Americans spent $11 billion on coffee last year. That’s about $1,000 per worker per year. Whew, that’s a lot of coffee brewing. About $1.4 billion of that was organic coffee.
Fifty-four percent of Americans drink coffee every day. Coffee has many anti-oxidants and for some reason, those anti-oxidants are absorbed more readily through a coffee source. Anti-oxidants are either natural or man-made substances that delay or prevent cell damage.
“There is certainly much more good news than bad news, in terms of coffee and health,” says Frank Hu, MD, MPH, PhD, nutrition and epidemiology professor at the Harvard School of Public Health.
Cirrhosis and Coffee Drinking
A large-scale study revealed that drinking one cup of coffee a day, lowered one’s chances 20 percent of developing cirrhosis of the liver. Cirrhosis is an auto-immune disease caused by excessive alcohol use.
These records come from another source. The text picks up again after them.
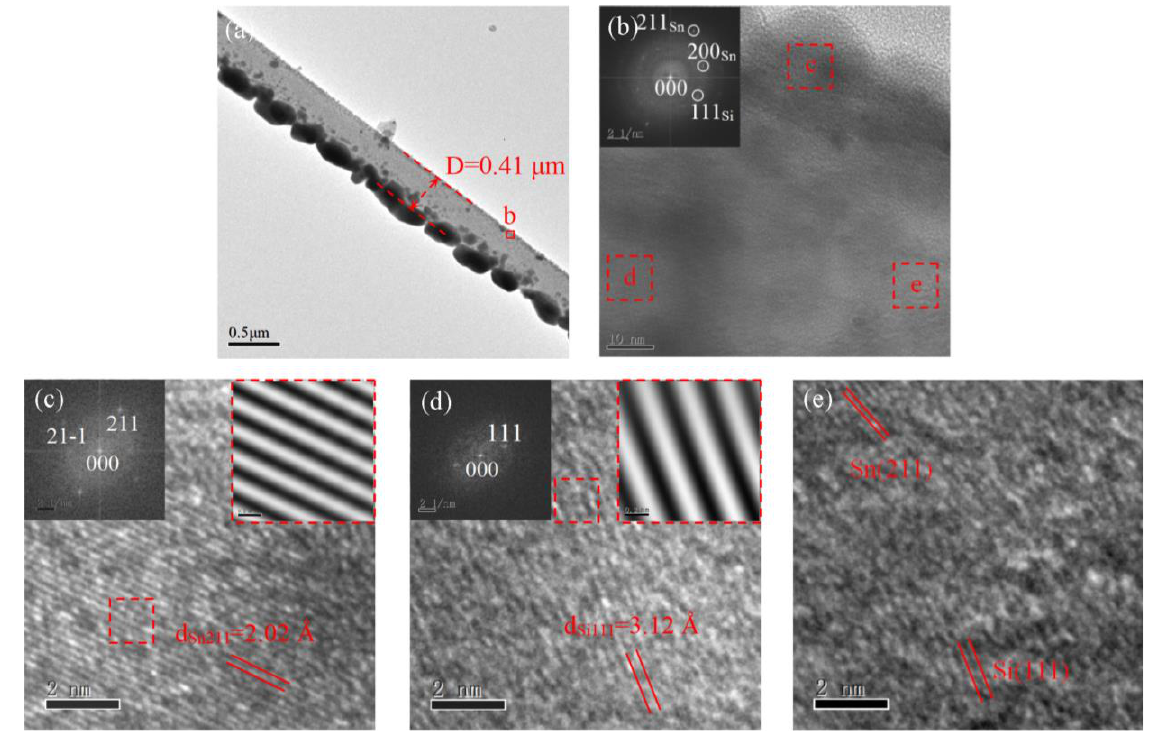
Figure 4. Bright-field TEM ( a , b ) of Si NW with asymmetric Sn layer. HRTEM image of asymmetric Sn ( c ), Si ( d ), and Si/Sn interface ( e ). The insets of panels b – d display the FFT patterns and Fourier- filtered images.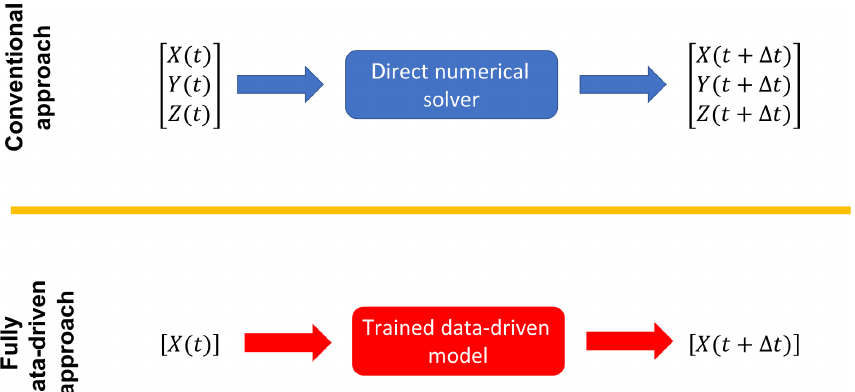
Figure 2. The conventional approach of solving the full governing equations numerically versus our data-driven approach for predicting the spatiotemporal evolution of the slow/large-scale variable X . For the direct numerical solution, the governing equations have to be known and the numerical resolution is dictated by the fast and small-scale variable Z , resulting in high computational costs. In the data-driven approach, the governing equations do not have to be known, Y and Z do not have to be known, and evolution of X is predicted just from knowing the past observations of X , leading to low computational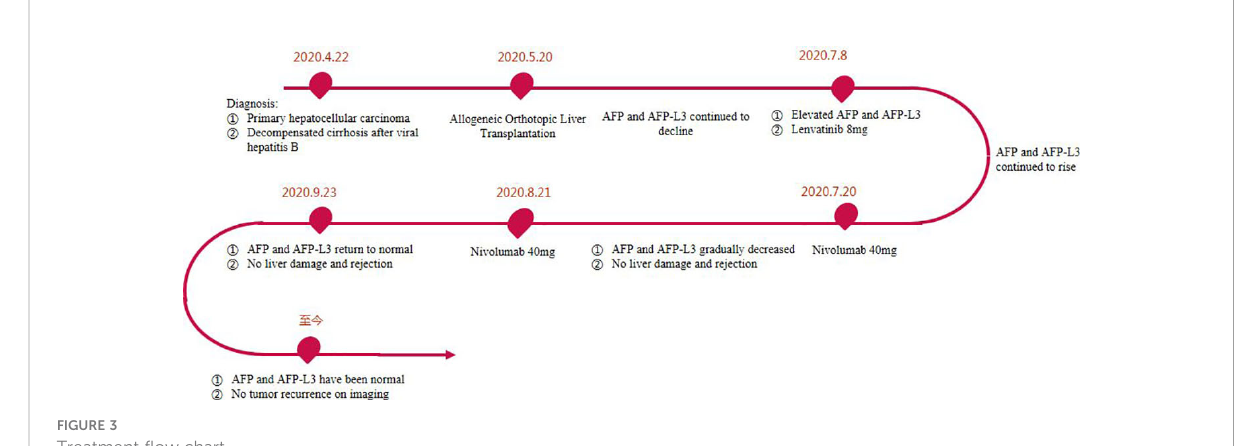
FIGURE 3 Treatment fl ow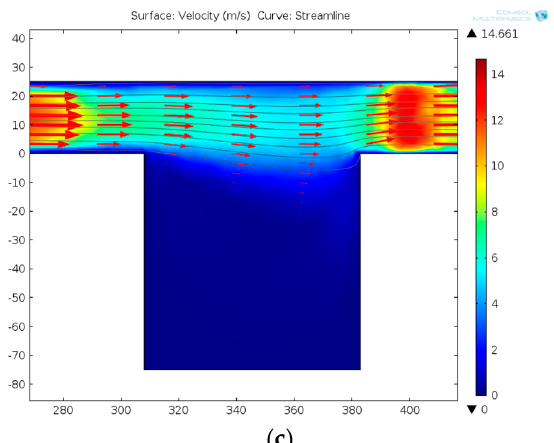
Figure 3. The streamline distributions of the A-A section view at different rates. As the rate increases, the streamline in the channel will be straighter, so a cell will more easily arrive at the trap site. ( a ) 5 mm/s (equivalent to the volume flow rate in microchannle 0.1875 μ L/min), ( b ) 50 mm/s (equivalent to the volume flow rate in microchannle 1.875 μ L/min), and ( c ) 500 mm/s (equivalent to the volume flow rate in microchannle 18.75 μ L/min).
This alcohol abuse could end in cancer or liver failure.
According to The Guardian, Arthur L Klatsky, the lead author of the study, "Consuming coffee seems to have some protective benefits against alcoholic cirrhosis, and the more coffee a person consumes the less risk they seem to have of being hospitalized or dying of alcoholic cirrhosis."
Coffee has also been linked to decreasing the chances of developing non-alcoholic fatty liver disease.